• **What to do**:
Count every line in the entries that contains "Geburtsort". Report that count alone.

[Collected data]
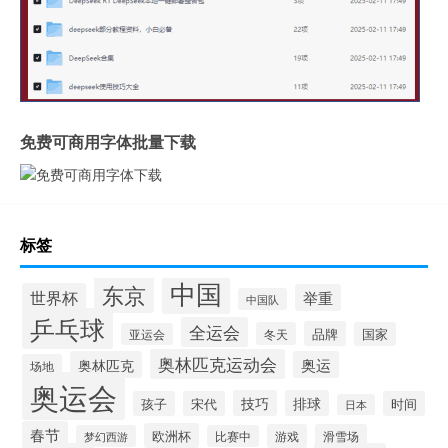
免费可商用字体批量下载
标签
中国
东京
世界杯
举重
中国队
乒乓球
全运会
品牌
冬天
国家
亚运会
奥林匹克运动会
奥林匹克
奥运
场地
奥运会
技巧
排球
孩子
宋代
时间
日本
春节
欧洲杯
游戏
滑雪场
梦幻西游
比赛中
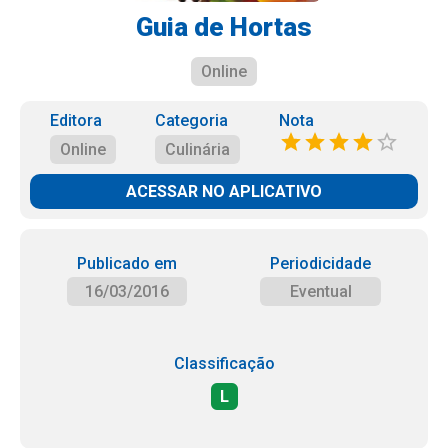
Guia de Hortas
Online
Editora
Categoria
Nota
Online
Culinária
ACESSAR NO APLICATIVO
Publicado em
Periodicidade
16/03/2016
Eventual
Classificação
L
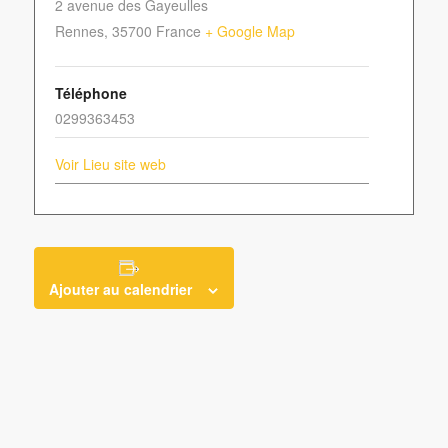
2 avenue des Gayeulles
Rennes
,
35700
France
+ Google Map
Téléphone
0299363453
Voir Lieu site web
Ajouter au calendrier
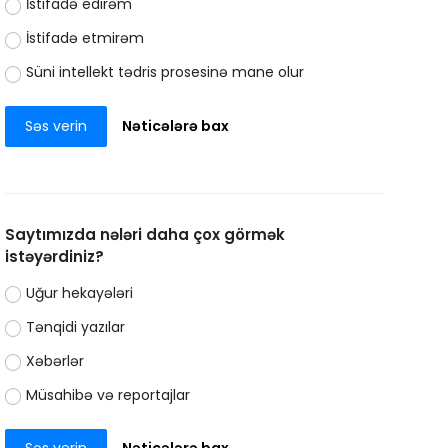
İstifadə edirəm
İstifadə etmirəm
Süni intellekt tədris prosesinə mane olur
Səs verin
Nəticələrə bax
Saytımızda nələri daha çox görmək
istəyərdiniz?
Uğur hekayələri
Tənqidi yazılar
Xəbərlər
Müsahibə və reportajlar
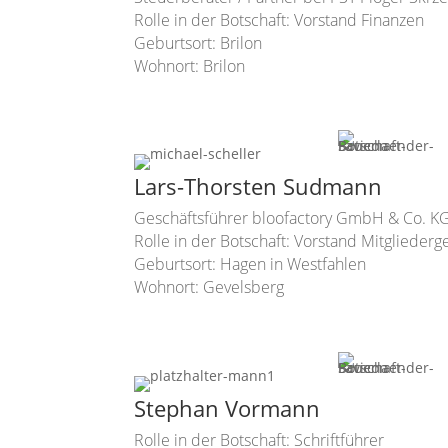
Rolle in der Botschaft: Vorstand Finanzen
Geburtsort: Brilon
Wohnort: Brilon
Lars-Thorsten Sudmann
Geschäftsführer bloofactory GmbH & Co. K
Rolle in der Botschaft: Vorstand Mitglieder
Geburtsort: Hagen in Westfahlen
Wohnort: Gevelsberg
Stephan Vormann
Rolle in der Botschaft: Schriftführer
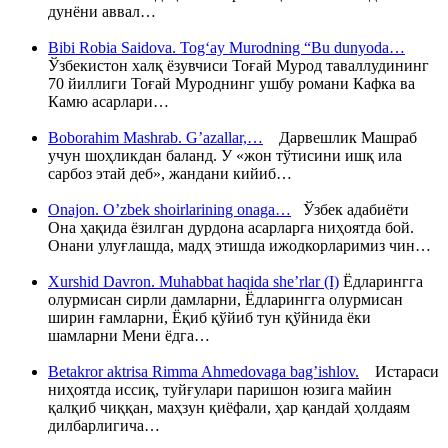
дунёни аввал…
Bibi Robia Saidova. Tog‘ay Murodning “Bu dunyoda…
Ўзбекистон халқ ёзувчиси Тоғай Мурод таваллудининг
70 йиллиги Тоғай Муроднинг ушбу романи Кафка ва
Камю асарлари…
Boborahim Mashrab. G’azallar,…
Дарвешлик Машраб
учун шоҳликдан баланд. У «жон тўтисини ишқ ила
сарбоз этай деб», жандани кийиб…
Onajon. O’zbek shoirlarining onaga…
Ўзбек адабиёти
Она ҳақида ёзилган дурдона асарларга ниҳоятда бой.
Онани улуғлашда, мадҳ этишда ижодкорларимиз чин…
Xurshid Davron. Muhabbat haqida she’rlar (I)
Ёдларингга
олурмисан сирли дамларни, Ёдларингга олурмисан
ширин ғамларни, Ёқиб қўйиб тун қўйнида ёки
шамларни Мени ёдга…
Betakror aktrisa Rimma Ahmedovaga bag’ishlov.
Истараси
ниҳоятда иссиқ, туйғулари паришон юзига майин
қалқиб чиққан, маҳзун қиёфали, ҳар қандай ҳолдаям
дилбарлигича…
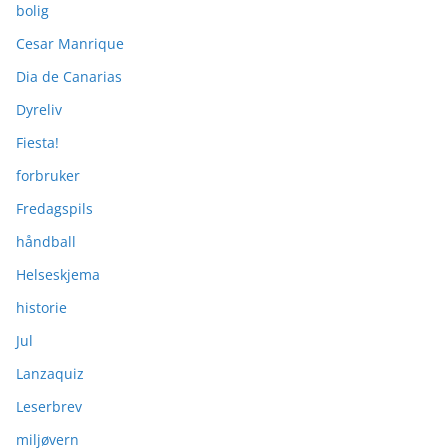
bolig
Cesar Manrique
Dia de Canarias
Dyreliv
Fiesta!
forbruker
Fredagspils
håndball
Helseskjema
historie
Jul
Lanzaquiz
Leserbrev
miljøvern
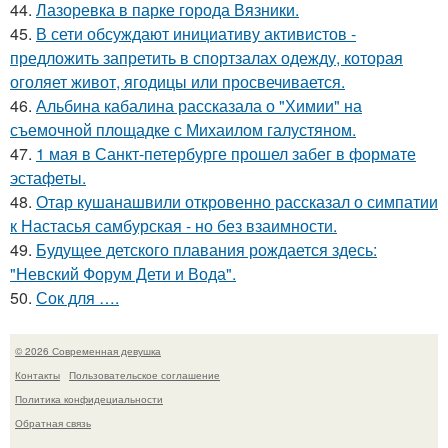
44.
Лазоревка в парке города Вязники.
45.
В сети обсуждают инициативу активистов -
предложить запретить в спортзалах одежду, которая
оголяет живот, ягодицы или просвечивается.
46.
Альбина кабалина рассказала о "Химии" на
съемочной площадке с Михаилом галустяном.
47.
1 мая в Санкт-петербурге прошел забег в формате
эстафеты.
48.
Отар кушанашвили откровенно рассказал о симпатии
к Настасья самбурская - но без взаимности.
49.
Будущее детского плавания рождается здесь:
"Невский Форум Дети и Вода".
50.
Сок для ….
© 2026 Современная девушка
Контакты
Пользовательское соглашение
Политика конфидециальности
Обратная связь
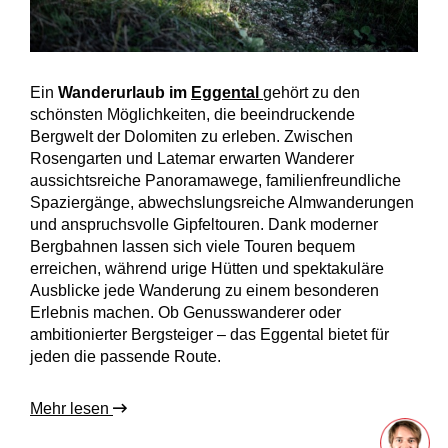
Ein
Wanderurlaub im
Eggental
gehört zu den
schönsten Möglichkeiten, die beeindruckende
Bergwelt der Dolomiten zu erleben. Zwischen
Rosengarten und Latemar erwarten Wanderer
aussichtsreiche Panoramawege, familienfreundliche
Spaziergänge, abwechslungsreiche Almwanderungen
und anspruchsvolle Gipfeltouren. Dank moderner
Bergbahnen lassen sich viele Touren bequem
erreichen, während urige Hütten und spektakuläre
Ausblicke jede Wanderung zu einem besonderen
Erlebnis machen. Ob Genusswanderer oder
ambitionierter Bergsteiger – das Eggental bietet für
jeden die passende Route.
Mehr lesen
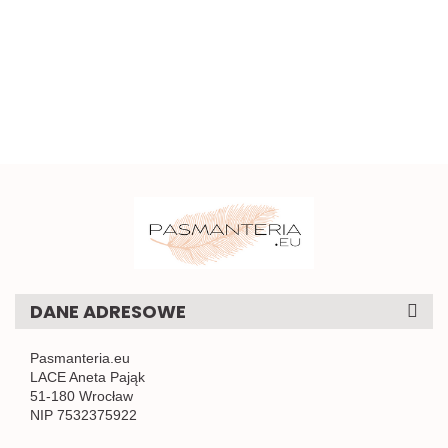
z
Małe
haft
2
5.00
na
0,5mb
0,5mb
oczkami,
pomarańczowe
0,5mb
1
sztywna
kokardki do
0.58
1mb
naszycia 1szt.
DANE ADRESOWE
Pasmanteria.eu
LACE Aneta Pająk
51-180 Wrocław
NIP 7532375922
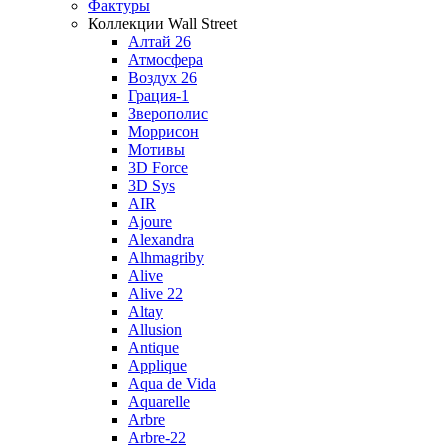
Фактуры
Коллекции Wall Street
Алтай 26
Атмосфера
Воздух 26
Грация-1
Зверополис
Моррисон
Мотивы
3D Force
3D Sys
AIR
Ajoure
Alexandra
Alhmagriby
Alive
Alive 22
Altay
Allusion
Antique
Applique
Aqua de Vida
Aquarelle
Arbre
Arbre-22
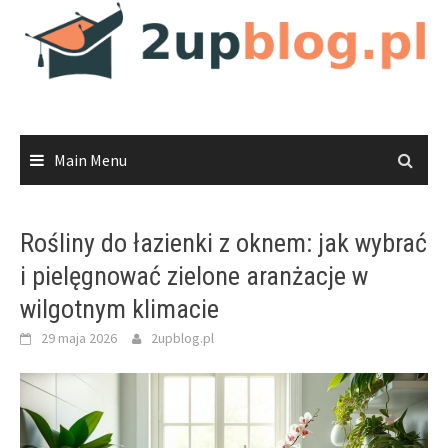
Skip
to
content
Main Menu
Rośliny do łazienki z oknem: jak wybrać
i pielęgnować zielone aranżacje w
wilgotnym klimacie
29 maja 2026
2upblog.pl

• **Written solution**:
2